LDARNet: DNA Adaptive Representation Network with Learnable Tokenization for Genomic Modeling
2026-06-03 • Computation and Language
Computation and Language
AI summaryⓘ
The authors developed LDARNet, a genomic model that learns how to split DNA sequences into meaningful chunks on its own, instead of using fixed chunks like previous models. This adaptive chunking helps the model better understand important biological features such as promoter regions and splice sites without being told where they are. They tested LDARNet on many genetic tasks and found it often outperforms much larger models. Their experiments show that the advantage comes specifically from the model's ability to learn how to divide sequences dynamically.

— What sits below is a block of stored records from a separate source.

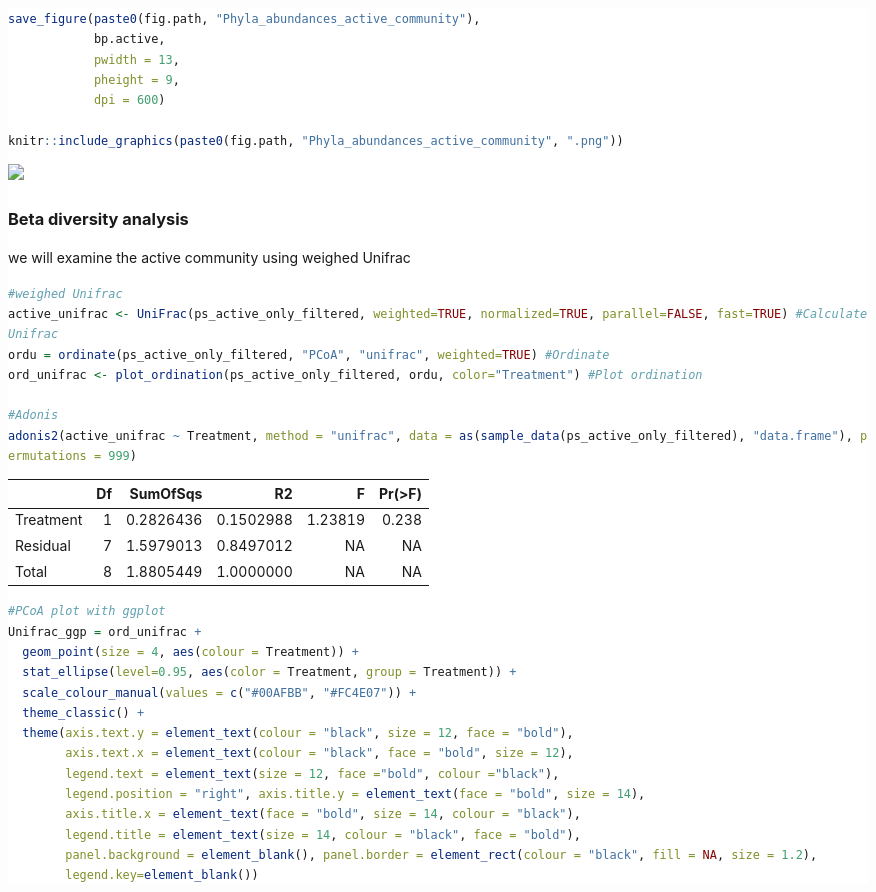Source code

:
 ``` r
save_figure(paste0(fig.path, "Phyla_abundances_active_community"), 
            bp.active, 
            pwidth = 13, 
            pheight = 9,
            dpi = 600)

knitr::include_graphics(paste0(fig.path, "Phyla_abundances_active_community", ".png"))
```

<img src="07_Active_community_analysis_figures/Phyla_abundances_active_community.png" width="7800" />

### Beta diversity analysis

we will examine the active community using weighed Unifrac

``` r
#weighed Unifrac
active_unifrac <- UniFrac(ps_active_only_filtered, weighted=TRUE, normalized=TRUE, parallel=FALSE, fast=TRUE) #Calculate Unifrac
ordu = ordinate(ps_active_only_filtered, "PCoA", "unifrac", weighted=TRUE) #Ordinate
ord_unifrac <- plot_ordination(ps_active_only_filtered, ordu, color="Treatment") #Plot ordination

#Adonis
adonis2(active_unifrac ~ Treatment, method = "unifrac", data = as(sample_data(ps_active_only_filtered), "data.frame"), permutations = 999)
```

<div class="kable-table">

|           |  Df |  SumOfSqs |        R2 |       F | Pr(\>F) |
|:----------|----:|----------:|----------:|--------:|--------:|
| Treatment |   1 | 0.2826436 | 0.1502988 | 1.23819 |   0.238 |
| Residual  |   7 | 1.5979013 | 0.8497012 |      NA |      NA |
| Total     |   8 | 1.8805449 | 1.0000000 |      NA |      NA |

</div>

``` r
#PCoA plot with ggplot
Unifrac_ggp = ord_unifrac + 
  geom_point(size = 4, aes(colour = Treatment)) + 
  stat_ellipse(level=0.95, aes(color = Treatment, group = Treatment)) +
  scale_colour_manual(values = c("#00AFBB", "#FC4E07")) +
  theme_classic() +
  theme(axis.text.y = element_text(colour = "black", size = 12, face = "bold"), 
        axis.text.x = element_text(colour = "black", face = "bold", size = 12), 
        legend.text = element_text(size = 12, face ="bold", colour ="black"), 
        legend.position = "right", axis.title.y = element_text(face = "bold", size = 14), 
        axis.title.x = element_text(face = "bold", size = 14, colour = "black"), 
        legend.title = element_text(size = 14, colour = "black", face = "bold"), 
        panel.background = element_blank(), panel.border = element_rect(colour = "black", fill = NA, size = 1.2),
        legend.key=element_blank()) 
```
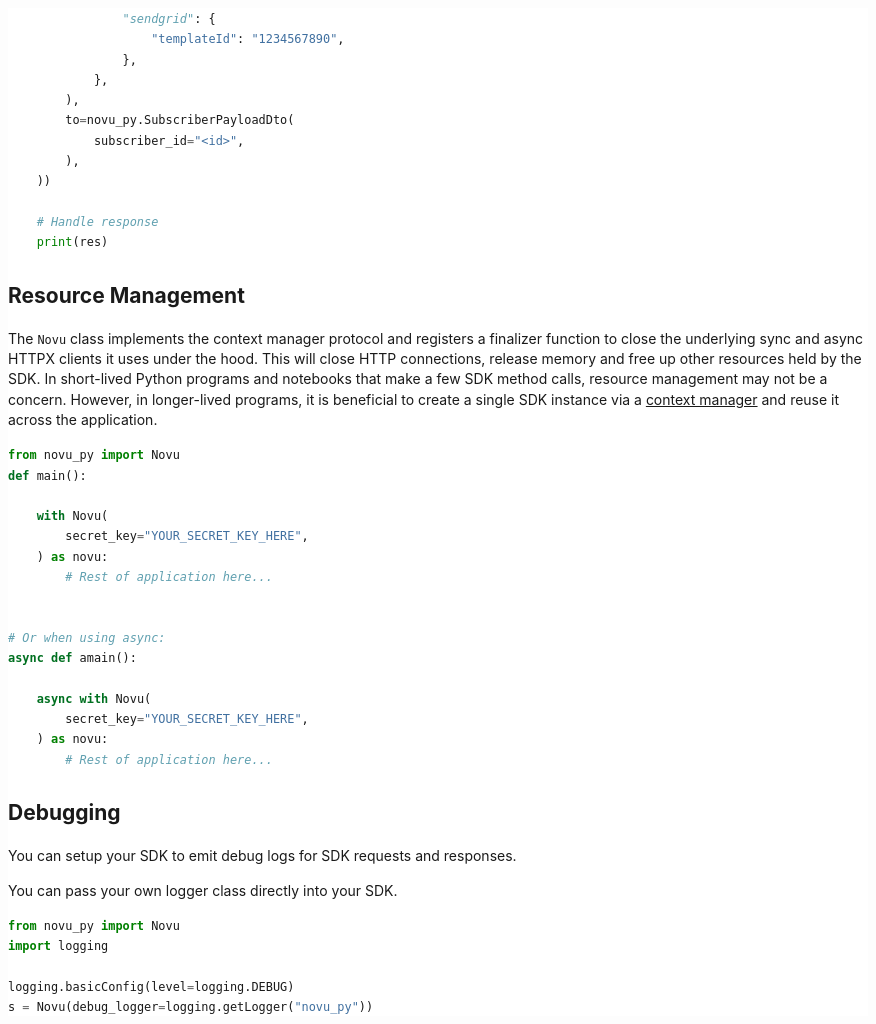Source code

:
 ```python
                "sendgrid": {
                    "templateId": "1234567890",
                },
            },
        ),
        to=novu_py.SubscriberPayloadDto(
            subscriber_id="<id>",
        ),
    ))

    # Handle response
    print(res)

```



## Resource Management

The `Novu` class implements the context manager protocol and registers a finalizer function to close the underlying sync and async HTTPX clients it uses under the hood. This will close HTTP connections, release memory and free up other resources held by the SDK. In short-lived Python programs and notebooks that make a few SDK method calls, resource management may not be a concern. However, in longer-lived programs, it is beneficial to create a single SDK instance via a [context manager][context-manager] and reuse it across the application.

[context-manager]: https://docs.python.org/3/reference/datamodel.html#context-managers

```python
from novu_py import Novu
def main():

    with Novu(
        secret_key="YOUR_SECRET_KEY_HERE",
    ) as novu:
        # Rest of application here...


# Or when using async:
async def amain():

    async with Novu(
        secret_key="YOUR_SECRET_KEY_HERE",
    ) as novu:
        # Rest of application here...
```



## Debugging

You can setup your SDK to emit debug logs for SDK requests and responses.

You can pass your own logger class directly into your SDK.
```python
from novu_py import Novu
import logging

logging.basicConfig(level=logging.DEBUG)
s = Novu(debug_logger=logging.getLogger("novu_py"))
```

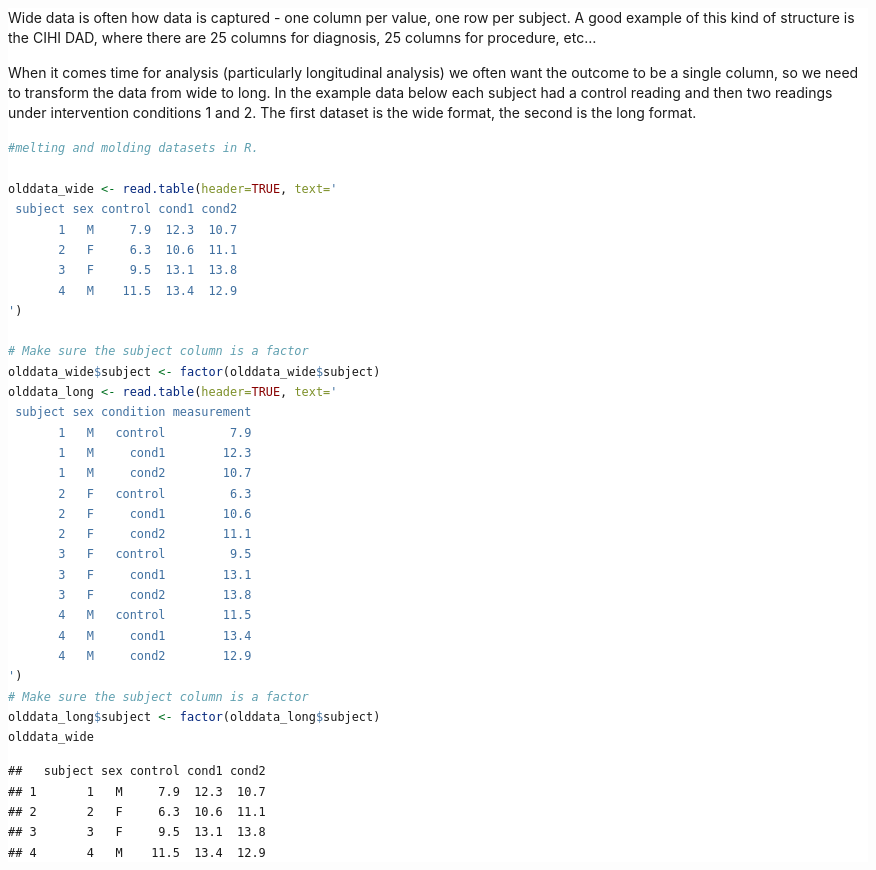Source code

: Wide data is often how data is captured - one column per value, one row
per subject. A good example of this kind of structure is the CIHI DAD,
where there are 25 columns for diagnosis, 25 columns for procedure, etc…

When it comes time for analysis (particularly longitudinal analysis) we
often want the outcome to be a single column, so we need to transform
the data from wide to long. In the example data below each subject had a
control reading and then two readings under intervention conditions 1
and 2. The first dataset is the wide format, the second is the long
format.

``` r
#melting and molding datasets in R.  

olddata_wide <- read.table(header=TRUE, text='
 subject sex control cond1 cond2
       1   M     7.9  12.3  10.7
       2   F     6.3  10.6  11.1
       3   F     9.5  13.1  13.8
       4   M    11.5  13.4  12.9
')

# Make sure the subject column is a factor
olddata_wide$subject <- factor(olddata_wide$subject)
olddata_long <- read.table(header=TRUE, text='
 subject sex condition measurement
       1   M   control         7.9
       1   M     cond1        12.3
       1   M     cond2        10.7
       2   F   control         6.3
       2   F     cond1        10.6
       2   F     cond2        11.1
       3   F   control         9.5
       3   F     cond1        13.1
       3   F     cond2        13.8
       4   M   control        11.5
       4   M     cond1        13.4
       4   M     cond2        12.9
')
# Make sure the subject column is a factor
olddata_long$subject <- factor(olddata_long$subject)
olddata_wide
```

    ##   subject sex control cond1 cond2
    ## 1       1   M     7.9  12.3  10.7
    ## 2       2   F     6.3  10.6  11.1
    ## 3       3   F     9.5  13.1  13.8
    ## 4       4   M    11.5  13.4  12.9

genomic foundation modeltokenizationk-mersmasked language modelingBiMamba-2local attentionpromoter motifssplice junctionshistone modificationstate-space layers
Authors
Daria Ledneva, Denis Kuznetsov
Abstract
Genomic foundation models increasingly adopt large language model architectures, yet almost universally rely on fixed tokenization schemes such as $k$-mers, BPE, or single nucleotides, which impose arbitrary sequence boundaries that may obscure biologically relevant structure. We present LDARNet, a 120M-parameter hierarchical genomic foundation model that adapts H-Net-style dynamic chunking from autoregressive generation to masked language modeling, combining BiMamba-2 state-space layers with local attention, bidirectional routing, and a ratio-based regularizer to induce adaptive token boundaries without supervision. Fine-tuned on 27 tasks from the Nucleotide Transformer and Genomic Benchmarks suites, LDARNet achieves 11/18 wins among compact models ($<$300M parameters) and state-of-the-art results on 5 histone modification tasks, outperforming models up to 20$\times$ larger. A FLOPs-matched controlled experiment isolates learned routing as the source of these gains: learned boundaries beat fixed-grid boundaries by up to 14 percentage points on histone tasks at identical compute. Nucleotide-resolution analysis further shows that the learned boundaries align with canonical promoter motifs and splice junctions without supervision, providing a biological interpretation for adaptive tokenization in genomic foundation models.